Já o questionário será validado e pré-testado e incluirá variáveis sociodemográficas e questões quanto às experiências prévias com o serviço odontológico público e tentativas de acesso, bem como obstáculos encontrados.
Barreiras já conhecidas
Estudos na literatura apontam que o subfinanciamento do Sistema Único de Saúde (SUS) é um entrave que limita a aplicação de recursos, além da influência política na interrupção de programas de saúde, esclarece Lidia Jordão. “Há diferentes barreiras que impedem ou dificultam o acesso, como a cobertura parcial das equipes de saúde bucal na Estratégia Saúde da Família e a ausência de percepção da necessidade de cuidados odontológicos, inclusive preventivos, por parte dos usuários”, aponta ela.
Há ainda outras limitações, como a distância física entre a unidade e os usuários e os meios de locomoção que podem dificultar o acesso. “A disponibilidade temporal de abertura da unidade, de forma que horários restritos que conflitam com o horário de trabalho de usuários tendem a ser fatores impeditivos para o acesso, além da própria pandemia de Covid-19, que levou à suspensão dos atendimentos odontológicos no SUS, com exceção da urgência, apesar de iniciativas para retomá-lo”, enumera Lidia Jordão.
Equipe
Lidia Moraes Ribeiro Jordão ministra disciplinas e estágios em Odontologia Coletiva e Educação Popular em Saúde (graduação) e Educação no Ensino Superior (pós-graduação) na Faculdade de Odontologia e no Programa de Pós-graduação em Odontologia da Universidade Federal de Goiás (UFG).
Compõem a equipe: a pesquisadora colaboradora Profa.
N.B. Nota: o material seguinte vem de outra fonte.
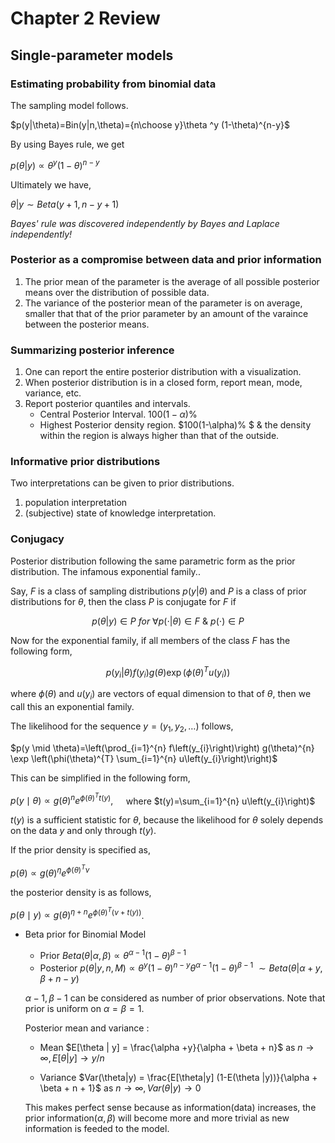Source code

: # Chapter 2 Review

## Single-parameter models 

### Estimating probability from binomial data

The sampling model follows. 

$p(y|\theta)=Bin(y|n,\theta)={n\choose y}\theta ^y (1-\theta)^{n-y}$ 

By using Bayes rule, we get

$p(\theta|y) \propto \theta ^ y (1-\theta)^ {n-y}$ 

Ultimately we have,

$\theta | y \sim Beta(y+1, n-y+1)$

*Bayes' rule was discovered independently by Bayes and Laplace independently!*

### Posterior as a compromise between data and prior information

1. The prior mean of the parameter is the average of all possible posterior means over the distribution of possible data.
2. The variance of the posterior mean of the parameter is on average, smaller that that of the prior parameter by an amount of the varaince between the posterior means. 

### Summarizing posterior inference 

1. One can report the entire posterior distribution with a visualization. 
2. When posterior distribution is in a closed form, report mean, mode, variance, etc.
3. Report posterior quantiles and intervals.
    - Central Posterior Interval.
        $100(1-\alpha)\%$
    - Highest Posterior density region.
        $100(1-\alpha)\% $ & the density within the region is always higher than that of the outside. 

### Informative prior distributions

Two interpretations can be given to prior distributions.

1. population interpretation
2. (subjective) state of knowledge interpretation. 

### Conjugacy

Posterior distribution following the same parametric form as the prior distribution. The infamous exponential family..

Say, $F$ is a class of sampling distributions $p(y | \theta)$ and $P$ is a class of prior distributions for $\theta$, then the class $P$  is conjugate for $F$ if

$$p(\theta | y ) \in P \ for \ \forall p(\cdot | \theta) \in F \ \& \  p(\cdot) \in P $$

Now for the exponential family, if all members of the class $F$ has the following form, 

$$p(y_i | \theta ) f(y_i) g(\theta) \exp(\phi(\theta)^T u(y_i))$$

where $\phi(\theta)$ and $u(y_i)$ are vectors of equal dimension to that of $\theta$, then we call this an exponential family. 

The likelihood for the sequence $y = (y_1, y_2, …)$ follows, 

$p(y \mid \theta)=\left(\prod_{i=1}^{n} f\left(y_{i}\right)\right) g(\theta)^{n} \exp \left(\phi(\theta)^{T} \sum_{i=1}^{n} u\left(y_{i}\right)\right)$ 

This can be simplified in the following form, 

$p(y \mid \theta) \propto g(\theta)^{n} e^{\phi(\theta)^{T} t(y)}, \quad$ where $t(y)=\sum_{i=1}^{n} u\left(y_{i}\right)$ 

$t(y)$ is a sufficient statistic for $\theta$, because the likelihood for $\theta$ solely depends on the data $y$ and only through $t(y)$. 

If the prior density is specified as, 

$p(\theta) \propto g(\theta)^{\eta} e^{\phi(\theta)^{T} \nu}$ 

the posterior density is as follows,

$p(\theta \mid y) \propto g(\theta)^{\eta+n} e^{\phi(\theta)^{T}(\nu+t(y))}$.

- Beta prior for Binomial Model

    - Prior
        $Beta(\theta | \alpha, \beta) \propto \theta^{\alpha -1}(1-\theta)^{\beta -1}$
    - Posterior
        $p(\theta | y,n,M) \propto \theta^y(1-\theta)^{n-y}\theta^{\alpha -1} (1-\theta)^{\beta -1}$ 
        $\sim Beta(\theta | \alpha + y, \beta + n - y)$

    $\alpha-1, \beta-1$ can be considered as number of prior observations. Note that prior is uniform on $\alpha = \beta =1$. 

    Posterior mean and variance :

    -  Mean
        $E[\theta | y] = \frac{\alpha +y}{\alpha + \beta + n}$
        as $n \to \infty, E[\theta|y] \to y/n$

    - Variance
        $Var(\theta|y) = \frac{E[\theta|y] (1-E(\theta |y))}{\alpha + \beta + n + 1}$
        as $n \to \infty, Var(\theta|y) \to 0$

    This makes perfect sense because as information(data) increases, the prior information($\alpha, \beta$) will become more and more trivial as new information is feeded to the model. 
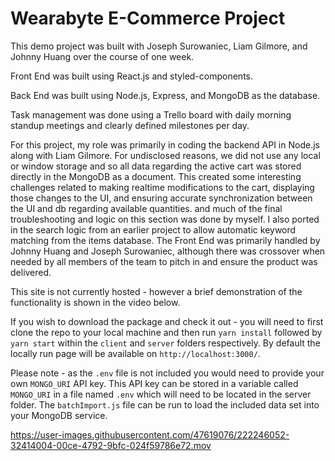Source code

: # Wearabyte E-Commerce Project

This demo project was built with Joseph Surowaniec, Liam Gilmore, and Johnny Huang over the course of one week.  

Front End was built using React.js and styled-components.

Back End was built using Node.js, Express, and MongoDB as the database.

Task management was done using a Trello board with daily morning standup meetings and clearly defined milestones per day.

For this project, my role was primarily in coding the backend API in Node.js along with Liam Gilmore. For undisclosed reasons, we did not use any local or window storage and so all data regarding the active cart was stored directly in the MongoDB as a document.  This created some interesting challenges related to making realtime modifications to the cart, displaying those changes to the UI, and ensuring accurate synchronization between the UI and db regarding available quantities.  and much of the final troubleshooting and logic on this section was done by myself. I also ported in the search logic from an earlier project to allow automatic keyword matching from the items database.  The Front End was primarily handled by Johnny Huang and Joseph Surowaniec, although there was crossover when needed by all members of the team to pitch in and ensure the product was delivered.

This site is not currently hosted - however a brief demonstration of the functionality is shown in the video below.  

If you wish to download the package and check it out - you will need to first clone the repo to your local machine and then run `yarn install` followed by `yarn start` within the `client` and `server` folders respectively.  By default the locally run page will be available on `http://localhost:3000/`. 

Please note - as the `.env` file is not included you would need to provide your own `MONGO_URI` API key.  This API key can be stored in a variable called `MONGO_URI` in a file named `.env` which will need to be located in the server folder. The `batchImport.js` file can be run to load the included data set into your MongoDB service.



https://user-images.githubusercontent.com/47619076/222246052-32414004-00ce-4792-9bfc-024f59786e72.mov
Dra. Maria do Carmo M. Freire, docente do PPGO/UFG; o pesquisador colaborador Dr. Newillames Gonçalves Nery, Cirurgião-dentista da Secretaria Municipal de Saúde de Goiânia; a pesquisadora colaboradora Ms. Érika Fernandes Soares, da equipe da Diretoria de Atenção Primária da Secretaria Municipal de Saúde de Goiânia; o pesquisador Yuri Cavalcante, mestrando no Programa de Pós-graduação em Odontologia da Faculdade de Odontologia da UFG; e a pesquisadora Gabriela Montenegro dos Anjos Gonçalves, estudante de graduação em Odontologia da Universidade Federal de Goiás.